▶ GIVEN RECORDS:
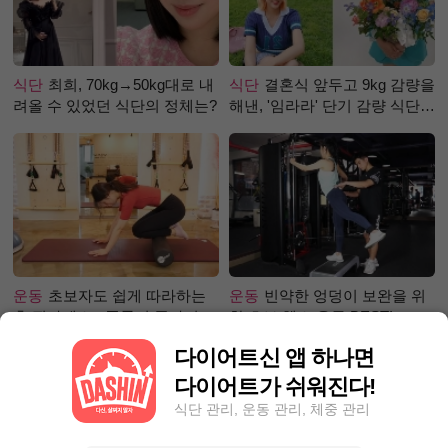
식단
최희, 70kg→50kg대로 내
식단
결혼식 앞두고 9kg 감량을
려올 수 있었던 식단의 정체는?
해낸, '임라라' 단기 감량 식단
은?
운동
초보자도 쉽게 따라하는
운동
빈약한 엉덩이 보완을 위
홈 필라테스 - 폼롤러 종아리 알
한 초보 헬스 운동 BEST!
빼기 편
다이어트신 앱 하나면
다이어트가 쉬워진다!
식단 관리, 운동 관리, 체중 관리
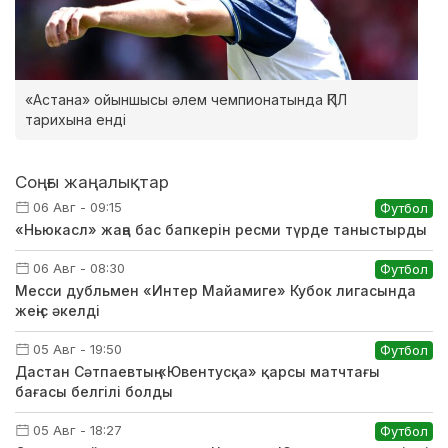
«Астана» ойыншысы әлем чемпионатында ҚПЛ
тарихына енді
Соңғы жаңалықтар
06 Авг - 09:15
Футбол
«Ньюкасл» жаңа бас бапкерін ресми түрде таныстырды
06 Авг - 08:30
Футбол
Месси дубльмен «Интер Майамиге» Кубок лигасында
жеңіс әкелді
05 Авг - 19:50
Футбол
Дастан Сәтпаевтың «Ювентусқа» қарсы матчтағы
бағасы белгілі болды
05 Авг - 18:27
Футбол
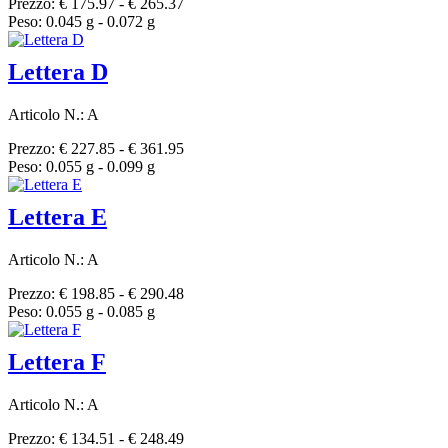
Prezzo: € 175.97 - € 265.37
Peso: 0.045 g - 0.072 g
Lettera D
Articolo N.: A
Prezzo: € 227.85 - € 361.95
Peso: 0.055 g - 0.099 g
Lettera E
Articolo N.: A
Prezzo: € 198.85 - € 290.48
Peso: 0.055 g - 0.085 g
Lettera F
Articolo N.: A
Prezzo: € 134.51 - € 248.49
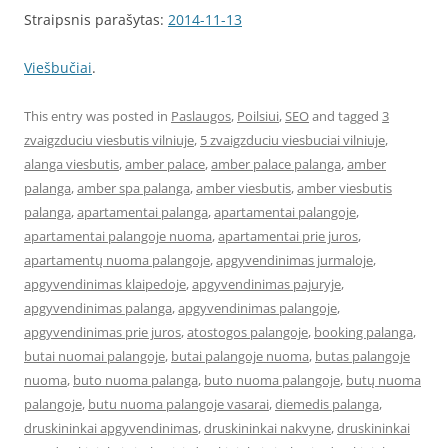
Straipsnis parašytas:
2014-11-13
Viešbučiai
.
This entry was posted in
Paslaugos
,
Poilsiui
,
SEO
and tagged
3
zvaigzduciu viesbutis vilniuje
,
5 zvaigzduciu viesbuciai vilniuje
,
alanga viesbutis
,
amber palace
,
amber palace palanga
,
amber
palanga
,
amber spa palanga
,
amber viesbutis
,
amber viesbutis
palanga
,
apartamentai palanga
,
apartamentai palangoje
,
apartamentai palangoje nuoma
,
apartamentai prie juros
,
apartamentų nuoma palangoje
,
apgyvendinimas jurmaloje
,
apgyvendinimas klaipedoje
,
apgyvendinimas pajuryje
,
apgyvendinimas palanga
,
apgyvendinimas palangoje
,
apgyvendinimas prie juros
,
atostogos palangoje
,
booking palanga
,
butai nuomai palangoje
,
butai palangoje nuoma
,
butas palangoje
nuoma
,
buto nuoma palanga
,
buto nuoma palangoje
,
butų nuoma
palangoje
,
butu nuoma palangoje vasarai
,
diemedis palanga
,
druskininkai apgyvendinimas
,
druskininkai nakvyne
,
druskininkai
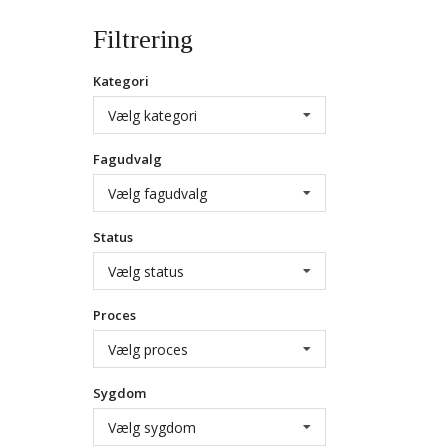
Filtrering
Kategori
Vælg kategori
Fagudvalg
Vælg fagudvalg
Status
Vælg status
Proces
Vælg proces
Sygdom
Vælg sygdom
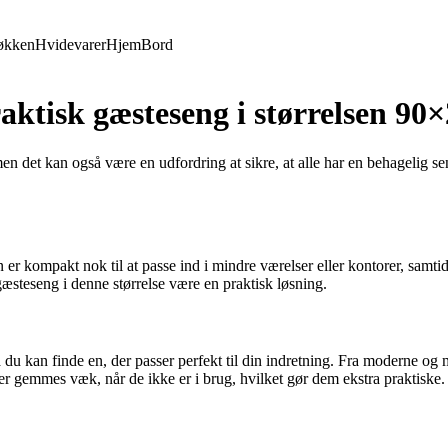
økken
Hvidevarer
Hjem
Bord
aktisk gæsteseng i størrelsen 90
men det kan også være en udfordring at sikre, at alle har en behagelig 
 er kompakt nok til at passe ind i mindre værelser eller kontorer, samtid
n gæsteseng i denne størrelse være en praktisk løsning.
 du kan finde en, der passer perfekt til din indretning. Fra moderne og min
 gemmes væk, når de ikke er i brug, hvilket gør dem ekstra praktiske.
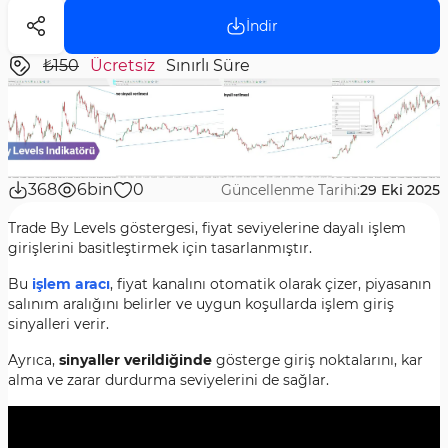
İndir
₺150
Ücretsiz
Sınırlı Süre
368
6bin
0
Güncellenme Tarihi:
29 Eki 2025
Trade By Levels göstergesi, fiyat seviyelerine dayalı işlem
girişlerini basitleştirmek için tasarlanmıştır.
Bu
işlem aracı
, fiyat kanalını otomatik olarak çizer, piyasanın
salınım aralığını belirler ve uygun koşullarda işlem giriş
sinyalleri verir.
Ayrıca,
sinyaller verildiğinde
gösterge giriş noktalarını, kar
alma ve zarar durdurma seviyelerini de sağlar.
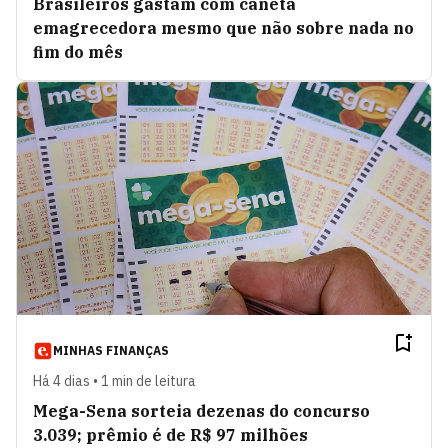
Brasileiros gastam com caneta
emagrecedora mesmo que não sobre nada no
fim do mês
MINHAS FINANÇAS
Há 4 dias • 1 min de leitura
Mega-Sena sorteia dezenas do concurso
3.039; prêmio é de R$ 97 milhões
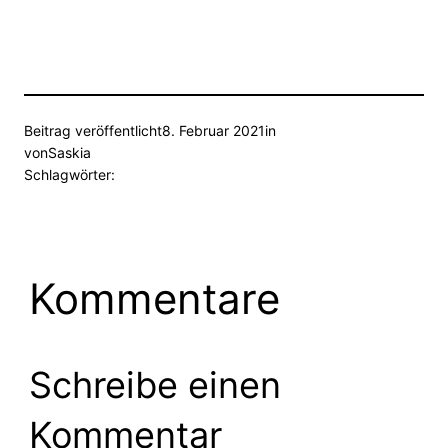
Beitrag veröffentlicht
8. Februar 2021
in
von
Saskia
Schlagwörter:
Kommentare
Schreibe einen
Kommentar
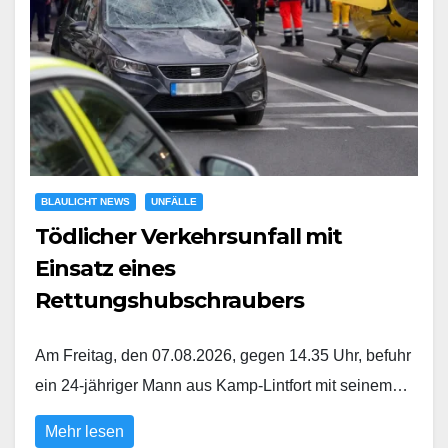
BLAULICHT NEWS
UNFÄLLE
Tödlicher Verkehrsunfall mit
Einsatz eines
Rettungshubschraubers
Am Freitag, den 07.08.2026, gegen 14.35 Uhr, befuhr
ein 24-jähriger Mann aus Kamp-Lintfort mit seinem…
Mehr lesen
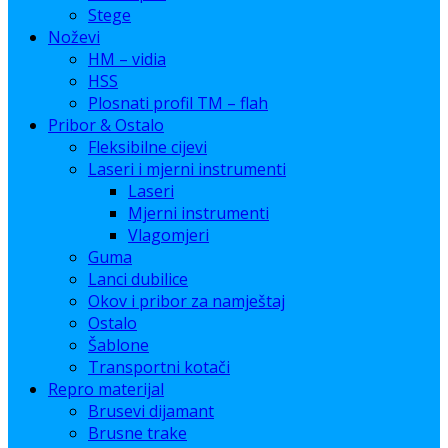
Stege
Noževi
HM – vidia
HSS
Plosnati profil TM – flah
Pribor & Ostalo
Fleksibilne cijevi
Laseri i mjerni instrumenti
Laseri
Mjerni instrumenti
Vlagomjeri
Guma
Lanci dubilice
Okov i pribor za namještaj
Ostalo
Šablone
Transportni kotači
Repro materijal
Brusevi dijamant
Brusne trake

▶ WHAT YOU SHOULD DO: Find out how many lines of the listing above include the word "gæsteseng", and give that number alone.

▶ REPLY TO THE TASK: 2